## PROBLEM DETAILS:
Each entry must be given again exactly as it appears, with images excluded.

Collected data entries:
_____
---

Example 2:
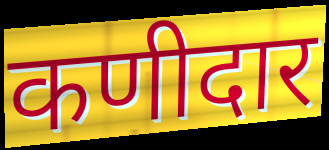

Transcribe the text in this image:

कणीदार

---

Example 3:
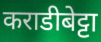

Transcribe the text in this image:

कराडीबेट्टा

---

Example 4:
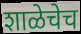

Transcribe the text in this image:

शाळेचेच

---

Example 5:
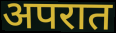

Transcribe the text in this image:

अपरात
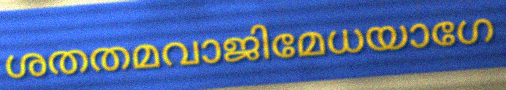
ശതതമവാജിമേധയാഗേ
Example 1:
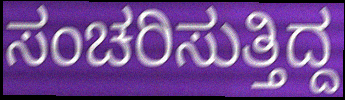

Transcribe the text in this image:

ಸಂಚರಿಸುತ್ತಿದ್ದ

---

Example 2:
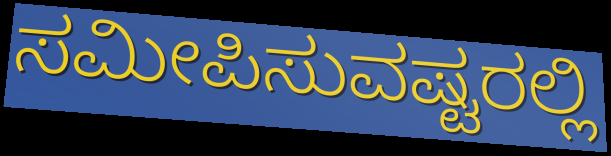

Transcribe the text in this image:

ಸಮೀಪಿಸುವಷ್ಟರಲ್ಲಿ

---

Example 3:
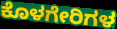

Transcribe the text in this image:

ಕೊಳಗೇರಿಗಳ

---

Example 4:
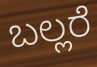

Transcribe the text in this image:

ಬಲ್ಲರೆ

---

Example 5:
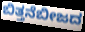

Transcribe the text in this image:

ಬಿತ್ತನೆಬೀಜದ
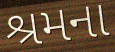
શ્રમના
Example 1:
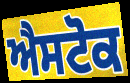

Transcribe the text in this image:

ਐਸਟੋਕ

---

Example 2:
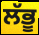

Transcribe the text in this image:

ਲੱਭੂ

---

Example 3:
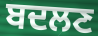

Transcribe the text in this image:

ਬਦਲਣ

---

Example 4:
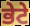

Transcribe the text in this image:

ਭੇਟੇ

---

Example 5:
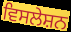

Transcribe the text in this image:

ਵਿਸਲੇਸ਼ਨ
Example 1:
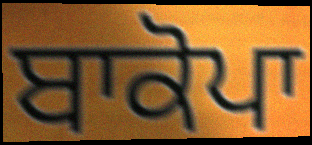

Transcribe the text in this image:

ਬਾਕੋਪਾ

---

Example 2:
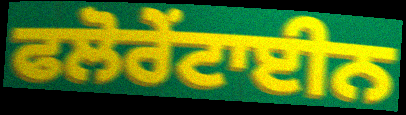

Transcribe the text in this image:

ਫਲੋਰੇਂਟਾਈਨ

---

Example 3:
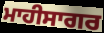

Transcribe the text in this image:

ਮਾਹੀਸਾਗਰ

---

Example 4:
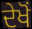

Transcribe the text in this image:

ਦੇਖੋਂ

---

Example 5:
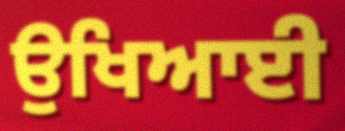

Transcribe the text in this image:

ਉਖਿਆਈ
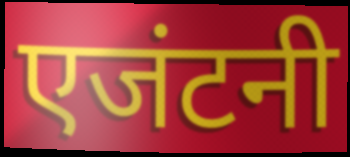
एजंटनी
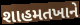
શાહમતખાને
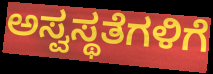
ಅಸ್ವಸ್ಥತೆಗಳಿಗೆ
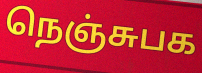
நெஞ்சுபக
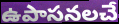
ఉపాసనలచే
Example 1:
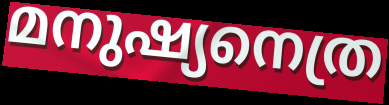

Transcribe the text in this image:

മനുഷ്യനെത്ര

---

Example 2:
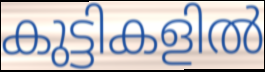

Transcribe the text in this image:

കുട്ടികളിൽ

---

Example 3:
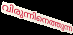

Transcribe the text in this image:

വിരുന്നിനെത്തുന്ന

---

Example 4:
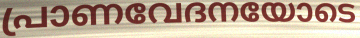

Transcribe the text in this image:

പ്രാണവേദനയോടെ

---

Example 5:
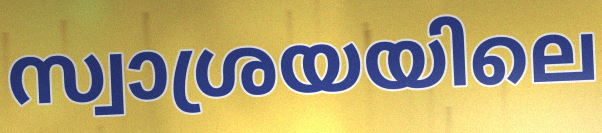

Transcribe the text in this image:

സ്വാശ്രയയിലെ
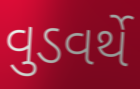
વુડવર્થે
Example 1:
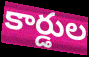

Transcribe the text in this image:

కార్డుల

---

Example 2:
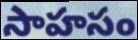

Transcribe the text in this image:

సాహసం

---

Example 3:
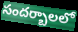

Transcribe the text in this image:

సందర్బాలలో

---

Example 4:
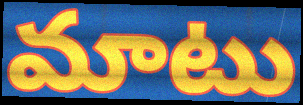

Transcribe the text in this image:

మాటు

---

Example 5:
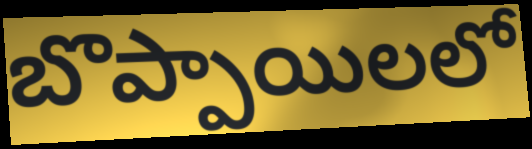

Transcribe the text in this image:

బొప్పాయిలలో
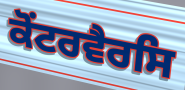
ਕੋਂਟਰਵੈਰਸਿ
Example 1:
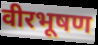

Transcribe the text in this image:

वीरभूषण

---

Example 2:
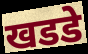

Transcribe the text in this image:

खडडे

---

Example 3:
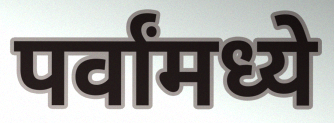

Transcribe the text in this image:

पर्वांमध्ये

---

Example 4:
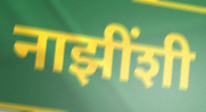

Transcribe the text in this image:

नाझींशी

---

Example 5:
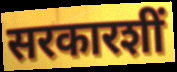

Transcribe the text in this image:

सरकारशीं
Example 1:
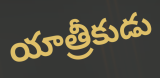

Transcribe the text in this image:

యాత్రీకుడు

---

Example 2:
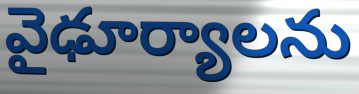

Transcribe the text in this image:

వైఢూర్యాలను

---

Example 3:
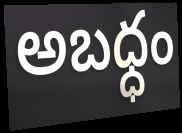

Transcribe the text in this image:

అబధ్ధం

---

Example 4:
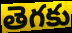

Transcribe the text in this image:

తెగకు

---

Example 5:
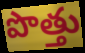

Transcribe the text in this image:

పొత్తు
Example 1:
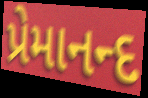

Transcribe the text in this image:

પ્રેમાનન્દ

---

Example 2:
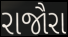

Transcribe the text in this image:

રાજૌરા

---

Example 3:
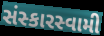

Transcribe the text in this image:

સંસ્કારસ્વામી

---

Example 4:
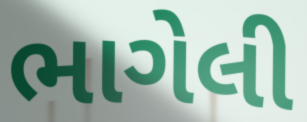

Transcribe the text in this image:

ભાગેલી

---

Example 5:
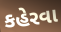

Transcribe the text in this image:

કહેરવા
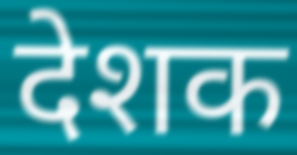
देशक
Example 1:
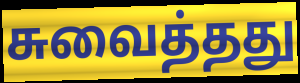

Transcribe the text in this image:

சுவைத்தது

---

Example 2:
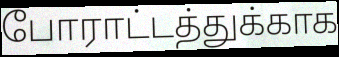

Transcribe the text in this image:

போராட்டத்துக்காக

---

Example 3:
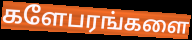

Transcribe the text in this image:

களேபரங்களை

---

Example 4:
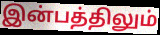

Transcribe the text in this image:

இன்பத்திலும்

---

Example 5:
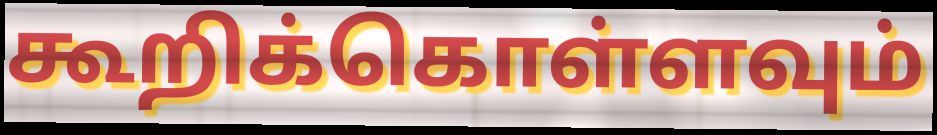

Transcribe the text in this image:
_____
## RESULT OF THIS EXERCISE:
---

Example 2:

Transcribe the text in this image:

कणीदार

---

Example 3:

Transcribe the text in this image:

कराडीबेट्टा

---

Example 4:

Transcribe the text in this image:

शाळेचेच

---

Example 5:

Transcribe the text in this image:

अपरात
ശതതമവാജിമേധയാഗേ
Example 1:

Transcribe the text in this image:

ಸಂಚರಿಸುತ್ತಿದ್ದ

---

Example 2:

Transcribe the text in this image:

ಸಮೀಪಿಸುವಷ್ಟರಲ್ಲಿ

---

Example 3:

Transcribe the text in this image:

ಕೊಳಗೇರಿಗಳ

---

Example 4:

Transcribe the text in this image:

ಬಲ್ಲರೆ

---

Example 5:

Transcribe the text in this image:

ಬಿತ್ತನೆಬೀಜದ
શ્રમના
Example 1:

Transcribe the text in this image:

ਐਸਟੋਕ

---

Example 2:

Transcribe the text in this image:

ਲੱਭੂ

---

Example 3:

Transcribe the text in this image:

ਬਦਲਣ

---

Example 4:

Transcribe the text in this image:

ਭੇਟੇ

---

Example 5:

Transcribe the text in this image:

ਵਿਸਲੇਸ਼ਨ
Example 1:

Transcribe the text in this image:

ਬਾਕੋਪਾ

---

Example 2:

Transcribe the text in this image:

ਫਲੋਰੇਂਟਾਈਨ

---

Example 3:

Transcribe the text in this image:

ਮਾਹੀਸਾਗਰ

---

Example 4:

Transcribe the text in this image:

ਦੇਖੋਂ

---

Example 5:

Transcribe the text in this image:

ਉਖਿਆਈ
एजंटनी
શાહમતખાને
ಅಸ್ವಸ್ಥತೆಗಳಿಗೆ
நெஞ்சுபக
ఉపాసనలచే
Example 1:

Transcribe the text in this image:

മനുഷ്യനെത്ര

---

Example 2:

Transcribe the text in this image:

കുട്ടികളിൽ

---

Example 3:

Transcribe the text in this image:

വിരുന്നിനെത്തുന്ന

---

Example 4:

Transcribe the text in this image:

പ്രാണവേദനയോടെ

---

Example 5:

Transcribe the text in this image:

സ്വാശ്രയയിലെ
વુડવર્થે
Example 1:

Transcribe the text in this image:

కార్డుల

---

Example 2:

Transcribe the text in this image:

సాహసం

---

Example 3:

Transcribe the text in this image:

సందర్బాలలో

---

Example 4:

Transcribe the text in this image:

మాటు

---

Example 5:

Transcribe the text in this image:

బొప్పాయిలలో
ਕੋਂਟਰਵੈਰਸਿ
Example 1:

Transcribe the text in this image:

वीरभूषण

---

Example 2:

Transcribe the text in this image:

खडडे

---

Example 3:

Transcribe the text in this image:

पर्वांमध्ये

---

Example 4:

Transcribe the text in this image:

नाझींशी

---

Example 5:

Transcribe the text in this image:

सरकारशीं
Example 1:

Transcribe the text in this image:

యాత్రీకుడు

---

Example 2:

Transcribe the text in this image:

వైఢూర్యాలను

---

Example 3:

Transcribe the text in this image:

అబధ్ధం

---

Example 4:

Transcribe the text in this image:

తెగకు

---

Example 5:

Transcribe the text in this image:

పొత్తు
Example 1:

Transcribe the text in this image:

પ્રેમાનન્દ

---

Example 2:

Transcribe the text in this image:

રાજૌરા

---

Example 3:

Transcribe the text in this image:

સંસ્કારસ્વામી

---

Example 4:

Transcribe the text in this image:

ભાગેલી

---

Example 5:

Transcribe the text in this image:

કહેરવા
देशक
Example 1:

Transcribe the text in this image:

சுவைத்தது

---

Example 2:

Transcribe the text in this image:

போராட்டத்துக்காக

---

Example 3:

Transcribe the text in this image:

களேபரங்களை

---

Example 4:

Transcribe the text in this image:

இன்பத்திலும்

---

Example 5:

Transcribe the text in this image:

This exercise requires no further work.